WSWS reporters spoke on the presidential elections to two young women, Anna and Zoé, at a protest march in Paris.

Anna said, “We don’t know what to do at all because we are facing someone who is absolutely horrible, Marine Le Pen, who has a racist policy, and on the other side someone else, a free-market person, who we absolutely do not like, either.”

Zoé expressed frustration with the choice between Le Pen and On the March candidate Emanuel Macron: “It’s my first election. Already, I do not feel entirely comfortable with the principle of this election. I find it too bad that this is the only way to participate politically. We need to organize ourselves differently, but that is vague because I absolutely do not know how to create other forms of political organization that are not simply putting a ballot in a ballot box for someone who I am more or less in agreement with.

“I voted in the first round nevertheless, and now I am facing two candidates in the run-off who are dangerous but in two different ways. If Le Pen of the National Front [FN] wins, I will not be affected in the same way as some people whose residency papers will not be renewed. There are a lot of people around me who are in that type of situation, and who rather would prefer voting for Macron, whereas I don’t want to vote at all.”

Anna shared Zoé’s frustration. “You see, the problem we have is that we have been told that our rights and our belief in politics depend on a voting ballot,” she said.

Anna added that she had learned from this election: “Today, I think so many things make clear that we are not really living in a democratic society, because we don’t have much of a choice, the people [candidates] who are proposed to us all come from a same elite and schools, and the few people who can get elected without coming from that elite are attacked and discredited in the media. So one can’t vote for them, either, it would do no good.

“And so one is stuck in a system where one has the choice between two people, but then one doesn’t really have a choice because we are told that if we don’t vote for Macron, we will be plunged into horror, the horror of the FN, and so we are forced to vote for someone who does not suit us.”

Anna spoke of the unpopularity of both candidates: “I don’t think that even one third of France is in agreement with the idea of Macron and even the other presidents. So, we are stuck with presidents in power who do not represent anyone, or very few people anyway, and above all very privileged people. Of course, I also have privileges. I think that either Macron or Le Pen, in terms of my personal life, would not hurt me. But for me, and my ideas, I do not want that. I want us to be united, and I want to vote for people where I know I will not be ashamed of my country.”

She said she was disgusted with the treatment immigrants received under the Socialist Party government of François Hollande and feared that conditions for refugees would worsen under either candidate.
————
> [What to do] Could you go on with the interviews with Anna and Zoé about the French presidential run-off, starting after the line about fears for refugees under either candidate? The rows have no connection to the interviews.

Collected data entries:
————
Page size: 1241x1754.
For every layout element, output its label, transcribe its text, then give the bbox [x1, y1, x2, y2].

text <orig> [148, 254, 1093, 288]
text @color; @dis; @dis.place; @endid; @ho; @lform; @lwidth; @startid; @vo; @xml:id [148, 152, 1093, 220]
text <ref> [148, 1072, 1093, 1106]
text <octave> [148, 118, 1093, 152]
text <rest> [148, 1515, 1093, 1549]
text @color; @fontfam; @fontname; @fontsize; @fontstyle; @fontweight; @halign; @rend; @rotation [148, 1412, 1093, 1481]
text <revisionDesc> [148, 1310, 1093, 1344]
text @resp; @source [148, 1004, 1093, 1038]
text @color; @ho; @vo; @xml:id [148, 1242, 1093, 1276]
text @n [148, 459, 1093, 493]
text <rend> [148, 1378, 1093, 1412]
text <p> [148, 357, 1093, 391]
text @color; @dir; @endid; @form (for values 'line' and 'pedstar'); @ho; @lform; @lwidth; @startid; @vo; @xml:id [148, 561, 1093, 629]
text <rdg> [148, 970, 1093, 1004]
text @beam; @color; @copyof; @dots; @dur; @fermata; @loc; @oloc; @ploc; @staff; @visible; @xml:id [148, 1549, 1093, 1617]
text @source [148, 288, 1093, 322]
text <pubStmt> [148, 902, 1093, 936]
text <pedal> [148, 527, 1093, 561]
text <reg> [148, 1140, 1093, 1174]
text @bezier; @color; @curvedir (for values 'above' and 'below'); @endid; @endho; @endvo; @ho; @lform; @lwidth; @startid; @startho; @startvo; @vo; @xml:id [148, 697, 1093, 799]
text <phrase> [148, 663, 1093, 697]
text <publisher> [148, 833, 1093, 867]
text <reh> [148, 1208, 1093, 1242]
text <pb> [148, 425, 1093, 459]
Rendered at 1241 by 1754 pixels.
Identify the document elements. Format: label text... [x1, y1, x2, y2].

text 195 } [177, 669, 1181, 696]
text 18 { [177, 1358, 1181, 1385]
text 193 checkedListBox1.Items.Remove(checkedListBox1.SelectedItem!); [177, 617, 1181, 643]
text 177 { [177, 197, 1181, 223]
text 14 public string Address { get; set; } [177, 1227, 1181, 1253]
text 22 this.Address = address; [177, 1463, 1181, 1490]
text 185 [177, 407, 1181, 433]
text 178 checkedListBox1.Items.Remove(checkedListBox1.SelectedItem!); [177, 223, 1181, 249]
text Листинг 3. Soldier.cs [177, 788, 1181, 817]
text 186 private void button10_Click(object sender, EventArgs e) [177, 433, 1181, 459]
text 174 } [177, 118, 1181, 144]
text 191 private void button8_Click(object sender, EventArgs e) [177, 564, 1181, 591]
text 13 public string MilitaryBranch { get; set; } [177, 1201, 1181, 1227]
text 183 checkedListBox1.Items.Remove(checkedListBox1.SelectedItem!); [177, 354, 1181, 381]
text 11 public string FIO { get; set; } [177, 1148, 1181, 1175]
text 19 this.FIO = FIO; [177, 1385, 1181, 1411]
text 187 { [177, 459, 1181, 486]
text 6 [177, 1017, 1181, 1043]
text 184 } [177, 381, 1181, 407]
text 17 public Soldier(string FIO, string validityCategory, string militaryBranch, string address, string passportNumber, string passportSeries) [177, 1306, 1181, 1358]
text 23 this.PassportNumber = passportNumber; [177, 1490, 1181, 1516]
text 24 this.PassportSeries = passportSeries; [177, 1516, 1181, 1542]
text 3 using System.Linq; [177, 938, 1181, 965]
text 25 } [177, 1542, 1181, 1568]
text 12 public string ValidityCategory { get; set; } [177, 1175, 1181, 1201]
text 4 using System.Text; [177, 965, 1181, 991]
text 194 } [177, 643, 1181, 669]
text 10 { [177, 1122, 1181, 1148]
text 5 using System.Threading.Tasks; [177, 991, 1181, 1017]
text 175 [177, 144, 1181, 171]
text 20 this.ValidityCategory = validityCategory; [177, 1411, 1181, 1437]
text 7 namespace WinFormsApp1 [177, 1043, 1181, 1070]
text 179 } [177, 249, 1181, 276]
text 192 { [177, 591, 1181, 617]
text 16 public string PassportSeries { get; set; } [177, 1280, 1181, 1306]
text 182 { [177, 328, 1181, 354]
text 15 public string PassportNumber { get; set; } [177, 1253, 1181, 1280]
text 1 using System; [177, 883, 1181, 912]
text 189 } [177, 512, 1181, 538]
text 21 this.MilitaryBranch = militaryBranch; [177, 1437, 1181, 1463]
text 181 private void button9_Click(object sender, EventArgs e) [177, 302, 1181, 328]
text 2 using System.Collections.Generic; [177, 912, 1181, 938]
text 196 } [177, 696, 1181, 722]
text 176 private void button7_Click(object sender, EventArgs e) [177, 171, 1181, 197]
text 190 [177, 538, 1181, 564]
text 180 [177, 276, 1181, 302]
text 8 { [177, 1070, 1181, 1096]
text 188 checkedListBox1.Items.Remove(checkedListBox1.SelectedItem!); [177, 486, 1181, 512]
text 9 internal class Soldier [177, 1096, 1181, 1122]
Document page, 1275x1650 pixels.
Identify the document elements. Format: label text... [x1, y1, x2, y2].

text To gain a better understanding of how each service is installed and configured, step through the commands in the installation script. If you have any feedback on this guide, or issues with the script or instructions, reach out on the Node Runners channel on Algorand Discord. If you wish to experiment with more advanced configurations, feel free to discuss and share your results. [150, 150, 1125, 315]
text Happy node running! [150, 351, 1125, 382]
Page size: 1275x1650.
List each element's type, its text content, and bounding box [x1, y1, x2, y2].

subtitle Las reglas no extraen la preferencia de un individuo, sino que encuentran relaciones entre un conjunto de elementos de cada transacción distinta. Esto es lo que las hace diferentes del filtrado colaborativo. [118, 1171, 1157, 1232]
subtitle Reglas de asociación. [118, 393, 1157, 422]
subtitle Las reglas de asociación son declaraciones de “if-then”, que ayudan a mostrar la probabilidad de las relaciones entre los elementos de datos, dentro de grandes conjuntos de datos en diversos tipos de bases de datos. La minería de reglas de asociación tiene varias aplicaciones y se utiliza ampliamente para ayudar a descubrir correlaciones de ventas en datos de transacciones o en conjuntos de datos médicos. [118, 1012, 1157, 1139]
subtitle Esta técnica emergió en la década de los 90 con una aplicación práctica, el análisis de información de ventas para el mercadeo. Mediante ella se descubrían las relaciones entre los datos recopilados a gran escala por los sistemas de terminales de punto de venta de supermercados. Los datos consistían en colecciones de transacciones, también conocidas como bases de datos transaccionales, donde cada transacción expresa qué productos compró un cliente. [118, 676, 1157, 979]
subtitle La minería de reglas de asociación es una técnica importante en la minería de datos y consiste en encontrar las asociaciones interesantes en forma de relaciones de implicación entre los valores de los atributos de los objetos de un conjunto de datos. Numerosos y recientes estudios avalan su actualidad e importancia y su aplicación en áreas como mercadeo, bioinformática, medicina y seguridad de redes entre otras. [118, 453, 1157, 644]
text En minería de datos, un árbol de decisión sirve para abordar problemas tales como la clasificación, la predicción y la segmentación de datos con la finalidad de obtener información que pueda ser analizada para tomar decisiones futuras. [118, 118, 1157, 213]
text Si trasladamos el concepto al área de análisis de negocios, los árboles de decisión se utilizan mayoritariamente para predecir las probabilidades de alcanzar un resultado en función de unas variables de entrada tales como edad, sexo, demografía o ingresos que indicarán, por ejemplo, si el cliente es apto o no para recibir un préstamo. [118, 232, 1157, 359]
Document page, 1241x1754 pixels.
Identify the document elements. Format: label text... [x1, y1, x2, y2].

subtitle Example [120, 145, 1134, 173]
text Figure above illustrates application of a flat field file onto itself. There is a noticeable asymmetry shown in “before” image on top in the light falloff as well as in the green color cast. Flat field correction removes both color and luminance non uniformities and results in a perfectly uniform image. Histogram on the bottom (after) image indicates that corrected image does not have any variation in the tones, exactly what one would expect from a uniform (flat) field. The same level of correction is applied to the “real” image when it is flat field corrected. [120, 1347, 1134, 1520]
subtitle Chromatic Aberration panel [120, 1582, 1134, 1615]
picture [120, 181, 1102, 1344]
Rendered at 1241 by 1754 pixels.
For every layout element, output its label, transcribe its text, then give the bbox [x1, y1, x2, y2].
————
> [Right answer]
“When I went to refugee camps in France, I was ashamed to be French, and I know that neither Macron nor Le Pen will do anything for those people, who are in the most desperate want—it’s a vital problem.”

Anna is also concerned with unemployment and growing concerns among workers and youth over wages and work hours. She said, “Even for my future, there are many people around me who end up working 5 hours a day and not being paid more than 20 hours per week. I do not want to end up like that. But my friends end up like that because they need money. They are not finding any other way to make money, and they end up being paid less than €3 per hour because they have no choice.”

Zoé said she has come under pressure to support Macron: “We don’t know what to do. As my friend said, because I am blonde, with blue eyes and I come from a privileged background, if Marine Le Pen wins, I would not be the first one affected. So I end up all of a sudden maybe not voting for my ideas and being afraid for my friends and even for people I don’t know, but who still are there. And so, I don’t know if I can allow myself not to vote.”

WSWS reporters asked Zoe and Anna whether they believe supporting Macron would stop the rise of neo-fascism?

Anna said, “No, because in Macron’s program there is not a single social measure. There are very few measures for refugees. Shouting ‘stop fascism’ may avoid a situation where Le Pen is elected president, but then one can ask also if it is not those free-market policies that do not give the FN its voters, because they are hurting economically.”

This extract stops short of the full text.